Comte-rendu du livre Immortelle randonnée : Compostelle malgré moi de Jean-Christophe Rufin
Dernier roman de l’académicien Jean-Christophe Rufin, Immortelle randonnée, nous ouvre la porte sur un univers intérieur façonné à la manière pèlerine sur le fameux chemin de St-Jacques. Globe-trotter habitué à la montagne et aux grands espaces, l’écrivain chevronné nous offre cependant un récit allant de surprise en surprise au fil des 850 km du Camino del Norte, un chemin encore peu connu de la côte nord de l’Espagne menant à l’emplacement présumé du tombeau de l’apôtre Jacques. Un livre drôle, attachant et léger, mais également le témoignage émouvant d’une profonde transformation spirituelle racontée en dehors des traditionnelles références religieuses.
L’immense succès du roman, tant en France qu’au Québec, dépasse certainement la curiosité habituelle envers le chemin mythique.
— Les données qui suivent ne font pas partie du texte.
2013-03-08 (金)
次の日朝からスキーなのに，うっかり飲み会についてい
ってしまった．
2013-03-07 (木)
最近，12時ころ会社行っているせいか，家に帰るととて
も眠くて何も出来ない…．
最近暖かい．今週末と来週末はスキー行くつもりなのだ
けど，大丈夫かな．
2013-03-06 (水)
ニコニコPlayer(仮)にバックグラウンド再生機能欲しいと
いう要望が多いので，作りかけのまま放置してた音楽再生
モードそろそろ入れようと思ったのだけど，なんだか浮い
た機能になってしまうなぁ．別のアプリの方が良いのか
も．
L’ancien pèlerin s’y retrouve avec émotion, comme s’il reprenait son bâton de marche l’espace de quelques chapitres. « À chacun son chemin », comme les jacquets ont coutume de dire. Mais il existe, dans les mots de Rafin, quelque chose relevant d’une expérience universelle indissociable d’un chemin qui nous appelle à nous y soumettre. Un quelque chose qui vous transforme bien malgré vous, pour reprendre l’essence du titre du livre.
Ce n’est pas le premier livre consacré au sujet, pourtant Rafin amène un vent de fraîcheur sur un thème que l’on pourrait croire épuisé. Immortelle randonnée n’est ni un livre technique sur le Camino (quelles chaussures emporter, quelles variantes emprunter, etc.) ni le simple témoignage d’un pèlerin conquis par son expérience. Au-delà du récit d’une expérience personnelle, le livre offre de belles réflexions sur des thèmes plus universaux tels que la relation au corps, l’état du christianisme en Europe, le dépouillement et l’ouverture à la transcendance. Avec beaucoup d’humour et d’anecdotes, l’auteur décrit quatre grandes « phases » de la transformation intérieure du pèlerin. Les premiers chapitres nous plongent dans la période du penseur, dans laquelle le rythme des pas stimule l’esprit avide de comprendre et d’analyser. À l’échec de la pensée succède l’esprit religieux, qui s’imprègne de l’atmosphère des chapelles, églises et monastères du Chemin. L’épuisement de l’esprit religieux provoque un surprenant détachement de tout, dans une phase que l’auteur qualifie de bouddhiste. Puis vient la phase dite mystique, où le pèlerin détaché et dépouillé à l’extrême retrouve l’espace pour s’ouvrir à une transcendance qui ne porte pas de nom.
Une mystique sauvage, iconoclaste, racontée par un virtuose de la plume. Immortelle randonnée est un livre accessible à tous, mais qui touchera particulièrement les anciens pèlerins désireux de lire, dans les termes habiles d’un écrivain, leur propre expérience du Chemin.
Une version illustrée vient également de paraître aux Éditions Gallimard, avec l’ajout des photographies du Québécois Marc Vachon, ami de longue date de l’auteur.
Un compte-rendu de Frédérique Bonenfant
Jean-Christophe Rufin. Immortelle randonnée. Compostelle malgré moi. Éditions Guérin : Chamonix, 2013.